How will you manage the availability and continuity of the service in the event of a major unplanned disruption?

How will you manage the security of information within the service?

How will you direct, evaluate, and monitor compliance with required regulations or polices?

How will you manage exceptions?

Service management needs to be effective to answer these questions, but in the end, the execution of the service itself must be done in such a way that the customer finds the outcomes to be valuable, convenient, and correctly priced.

Chapter 3

The Customer Is King

In This Chapter

Figuring out what the target and customer want

Viewing a service from the outside

Delving into service management

Using services as components of other services

We look at a service from the inside in Chapter 2, so it seems logical that in this chapter, we take a look at a service from the outside. In

Chapter 2, we focus on the first part of the definition of a service (a service is a purposeful activity); in this chapter, we focus on the second part (carried out for the benefit of a known target).

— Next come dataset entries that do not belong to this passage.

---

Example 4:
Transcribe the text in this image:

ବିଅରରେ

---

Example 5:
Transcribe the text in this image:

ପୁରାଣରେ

We could say for the benefit of the customer, but we don’t. In most circumstances, satisfying the customer isn’t the only driver that shapes a service. If the service is delivered by a public company, for example, you also need to satisfy the shareholders. You can quite easily make the customers happy and still go out of business, and the shareholders are unlikely to approve such a business strategy. So in addition to executing the activities of a well-defined service in a high-quality manner, service management needs to include both a customer satisfaction process and a stakeholder-requirements management process to ensure that the needs of all stakeholders are known and managed.

So when we say for the benefit of a known target, we may be talking about a need to satisfy multiple targets, each of which has a specific expectation of the service. The shareholders care about profitability, whereas the customers care about the quality of service.